**Work required:** Where the line containing "M26,1160L79,1118L123,1078" appears in the records below, begin there and output each line verbatim through the last line.

--- --- ---

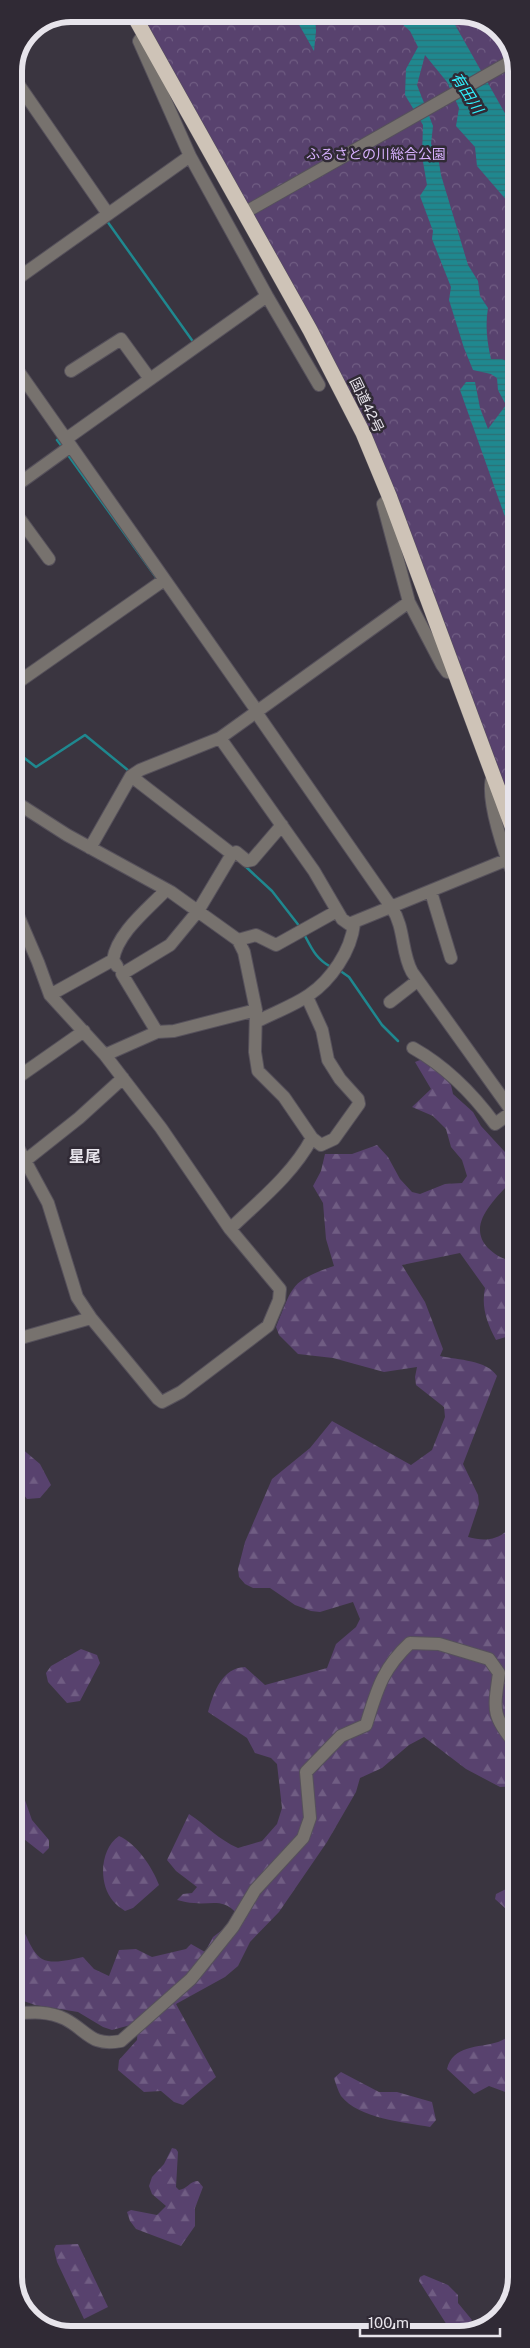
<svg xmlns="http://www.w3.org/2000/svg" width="530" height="2348" viewBox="0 0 530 2348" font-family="'Public Sans','Noto Sans JP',sans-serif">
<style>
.forest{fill:url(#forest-firs)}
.park{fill:url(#park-crowns)}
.water{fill:url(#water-rules)}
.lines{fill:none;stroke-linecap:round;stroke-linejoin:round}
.stream{stroke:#1f888f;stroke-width:2.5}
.minor-casing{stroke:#56515b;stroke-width:14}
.highway-casing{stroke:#56515b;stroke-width:16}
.minor{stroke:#77726e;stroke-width:12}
.highway{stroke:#cec3b7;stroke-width:15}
.labels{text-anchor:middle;stroke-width:5;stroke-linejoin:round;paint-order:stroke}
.park-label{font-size:14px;fill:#d6b0fd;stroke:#302a35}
.street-label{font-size:14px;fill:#e7e4eb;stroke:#302a35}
.water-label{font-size:15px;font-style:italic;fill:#31f3ff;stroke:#302a35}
.quarter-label{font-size:16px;font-weight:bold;fill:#e7e4eb;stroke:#302a35}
.rim{fill:none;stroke:#e7e4eb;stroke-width:6}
</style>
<defs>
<pattern id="forest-firs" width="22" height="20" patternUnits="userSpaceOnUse" patternTransform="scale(1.25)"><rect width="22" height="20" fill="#58426e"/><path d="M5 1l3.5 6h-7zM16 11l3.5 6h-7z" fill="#705d83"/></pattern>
<pattern id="park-crowns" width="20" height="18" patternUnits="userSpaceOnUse" patternTransform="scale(1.25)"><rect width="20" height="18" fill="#58426e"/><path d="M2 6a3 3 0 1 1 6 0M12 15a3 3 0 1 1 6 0" fill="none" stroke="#705d83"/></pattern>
<pattern id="water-rules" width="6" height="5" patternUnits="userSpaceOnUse" patternTransform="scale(1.25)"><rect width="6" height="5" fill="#1f888f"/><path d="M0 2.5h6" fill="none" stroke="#2c7075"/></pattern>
</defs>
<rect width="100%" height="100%" fill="#3a3540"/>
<path class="forest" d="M425,1058L451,1085L453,1094L473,1112L481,1126L516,1164V1176C500,1195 464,1223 488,1248C495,1255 505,1261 516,1261V1334L496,1340C487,1323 481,1307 485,1288L460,1253L402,1265L425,1302L443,1349L440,1356C458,1360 487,1360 497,1376L463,1464L478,1495L479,1504L468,1537C483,1541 494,1541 507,1531L511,1504L516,1498V1786L500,1787L466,1769L424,1737L409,1745L382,1768L360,1778L356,1792L327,1842L279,1912L250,1942L238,1966L225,1977L176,2004L216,2077L183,2105L174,2102L161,2091L144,2092L118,2070L119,2060L137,2040L138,2023L112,2030L103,2027L78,2012L35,2005L15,1998V1917C27,1930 31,1959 48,1961C59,1963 72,1959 83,1957L94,1969L109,1976L119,1950L136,1949L152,1957L186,1949L191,1944L205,1952L213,1937L234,1921L236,1913C223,1898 211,1905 194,1903C188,1903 183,1901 177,1900L183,1894L192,1893L197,1887L176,1871L167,1860L189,1814C206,1825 219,1840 238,1848L262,1841L277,1824L282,1808L277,1764L271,1758L255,1753L247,1738L208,1712C214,1691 222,1668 245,1667L265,1685L327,1668L336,1644L356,1627L360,1619L353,1602L320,1612L311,1611L295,1605L270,1588H253L245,1584L239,1577L238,1569L245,1542L272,1479L310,1448L332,1421L411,1465L432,1450L445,1417L444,1407L416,1385L415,1377L417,1367L384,1372L333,1358L298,1354L279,1335L276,1327C293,1286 290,1281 334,1266L326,1239L323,1203L313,1186L321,1171L325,1154H352L377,1145L388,1157L400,1179L412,1192L420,1194L445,1184L462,1183L467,1176L462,1160L451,1147L446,1129L433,1116L412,1107L431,1089L415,1062Z
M14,1442L40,1464L51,1485L40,1498L27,1499L14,1482Z
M81,1649L97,1655L100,1663L80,1701L67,1703L48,1682L46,1673L51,1666Z
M15,1777L20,1786L32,1820L49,1840V1848L43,1854L15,1832Z
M119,1836C136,1843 153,1868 159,1885L133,1908L125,1911C121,1908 116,1905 113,1901C98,1883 100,1849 119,1836Z
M516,1884V1918L495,1899L496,1894Z
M516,2033V2096L489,2086L474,2094L447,2069C453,2045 478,2048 498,2042C504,2040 510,2035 516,2033Z
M341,2072L379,2092H397L432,2102L436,2120L430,2127C404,2122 359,2119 341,2096C338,2091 336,2084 334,2078Z
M172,2148L176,2149L178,2152L176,2187L179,2190C187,2189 190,2181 198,2181L203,2187L195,2208V2226L181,2246L136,2229L130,2221L127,2212L131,2210L157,2215L166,2206L152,2194L149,2186L152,2177L164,2164Z
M78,2244L108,2307L84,2319L57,2262L54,2249L56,2245Z
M424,2275L448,2285L458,2295V2303L472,2320L459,2333H452L419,2281L420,2277Z"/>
<path class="park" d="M137,14H466L499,30L515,60L516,825L381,467Z"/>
<path class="water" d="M293,14H315L316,31L314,51Z
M391,14H449L515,131V210L477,166L475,147L456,126L459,108L447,82L425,55L417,85L433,126L431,144L438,156L441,175L468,265L478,281L480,296L488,308C485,325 487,342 491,359H502L515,365V545L460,390L466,382H475L480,408L488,429L506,405L498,390L497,378L491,374L473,370L464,348L449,300L451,287L432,239L433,231L420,196L427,185L422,156L423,125L405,95L406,69L418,47L410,31Z"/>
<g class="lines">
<path class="stream" d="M107,221L194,343
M61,437L57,440L63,448
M68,455L158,580
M14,750L36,767L85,735L129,771
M245,866L272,891L300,927
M304,934C312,949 316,959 331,967
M339,970L349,977L382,1025L398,1041"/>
<defs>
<path id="minor" d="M144,34L139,41L190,156L267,296L319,385
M14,78L108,214
M244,213L515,59
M14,281L190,156
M14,365L257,711L260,718L392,908C405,928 401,952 412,972L516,1117
M71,371L121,339L150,379
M66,439L267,296
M14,487L71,446
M390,498L383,504L409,602L442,665L447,672L456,674
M14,511L49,559
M14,685L164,580
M220,738L314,871L342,919L349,924L506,860
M493,775C484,796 506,859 516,880
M131,776L232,854L236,852L247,861L252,860L282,825
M14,801L67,835L171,892L238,940L256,935L276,945L337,911
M90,848L131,776L140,770L220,738L409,602
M431,892L451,958
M14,906L38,962L50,995L105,1055L161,1128L230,1229L280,1289L279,1300L268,1326L181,1392L162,1402L158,1399L91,1318L77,1297L48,1203L14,1140
M238,940L244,952L256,1010L255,1052L258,1071L284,1097L312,1138L321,1145L334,1139L359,1104L358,1099L340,1079L328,1060L322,1030L307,997
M113,960C117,933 148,909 166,890
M50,995L113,960L117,966
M390,1002L417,981
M256,1022C273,1013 293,1006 309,995C331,980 351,951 354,924
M157,1032L174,1031L256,1010
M413,1048C445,1066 473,1094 495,1124L512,1112
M105,1055L157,1032L122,974L170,945L198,911L232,854
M14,1080L84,1031
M26,1160L79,1118L123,1078
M230,1229C259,1201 293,1174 312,1138
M14,1340L91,1318
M15,2014C32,2012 49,2011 65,2019C88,2031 91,2047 121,2041L191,1979L233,1927L255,1890L303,1838L310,1818L306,1772L341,1736L366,1725C377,1690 382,1669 410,1643L439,1644L489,1659L499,1673C494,1710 491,1715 516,1745"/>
<path id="highway" d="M133,14L310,330L363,433L390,498L516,837"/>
</defs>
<use href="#minor" class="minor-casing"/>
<use href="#highway" class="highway-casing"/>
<use href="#minor" class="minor"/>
<use href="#highway" class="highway"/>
</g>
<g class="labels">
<g class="park-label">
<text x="376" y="159">ふるさとの川総合公園</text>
</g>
<g class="street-label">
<text transform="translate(367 405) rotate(64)" y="5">国道42号</text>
</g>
<g class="water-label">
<text transform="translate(467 93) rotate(58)" y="5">有田川</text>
</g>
<g class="quarter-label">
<text x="85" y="1162">星尾</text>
</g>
</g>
<path d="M0 0H530V2348H0ZM71 22H459A49 49 0 0 1 508 71V2277A49 49 0 0 1 459 2326H71A49 49 0 0 1 22 2277V71A49 49 0 0 1 71 22Z" fill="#302a35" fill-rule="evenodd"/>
<path class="rim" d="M71 22H459A49 49 0 0 1 508 71V2277A49 49 0 0 1 459 2326H71A49 49 0 0 1 22 2277V71A49 49 0 0 1 71 22Z"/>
<path d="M360 2328v8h140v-8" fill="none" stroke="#e7e4eb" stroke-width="2.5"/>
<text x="368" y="2328" font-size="15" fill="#e7e4eb" stroke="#302a35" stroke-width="4" paint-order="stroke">100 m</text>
</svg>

--- --- ---

**Written reply:**
M26,1160L79,1118L123,1078
M230,1229C259,1201 293,1174 312,1138
M14,1340L91,1318
M15,2014C32,2012 49,2011 65,2019C88,2031 91,2047 121,2041L191,1979L233,1927L255,1890L303,1838L310,1818L306,1772L341,1736L366,1725C377,1690 382,1669 410,1643L439,1644L489,1659L499,1673C494,1710 491,1715 516,1745"/>
<path id="highway" d="M133,14L310,330L363,433L390,498L516,837"/>
</defs>
<use href="#minor" class="minor-casing"/>
<use href="#highway" class="highway-casing"/>
<use href="#minor" class="minor"/>
<use href="#highway" class="highway"/>
</g>
<g class="labels">
<g class="park-label">
<text x="376" y="159">ふるさとの川総合公園</text>
</g>
<g class="street-label">
<text transform="translate(367 405) rotate(64)" y="5">国道42号</text>
</g>
<g class="water-label">
<text transform="translate(467 93) rotate(58)" y="5">有田川</text>
</g>
<g class="quarter-label">
<text x="85" y="1162">星尾</text>
</g>
</g>
<path d="M0 0H530V2348H0ZM71 22H459A49 49 0 0 1 508 71V2277A49 49 0 0 1 459 2326H71A49 49 0 0 1 22 2277V71A49 49 0 0 1 71 22Z" fill="#302a35" fill-rule="evenodd"/>
<path class="rim" d="M71 22H459A49 49 0 0 1 508 71V2277A49 49 0 0 1 459 2326H71A49 49 0 0 1 22 2277V71A49 49 0 0 1 71 22Z"/>
<path d="M360 2328v8h140v-8" fill="none" stroke="#e7e4eb" stroke-width="2.5"/>
<text x="368" y="2328" font-size="15" fill="#e7e4eb" stroke="#302a35" stroke-width="4" paint-order="stroke">100 m</text>
</svg>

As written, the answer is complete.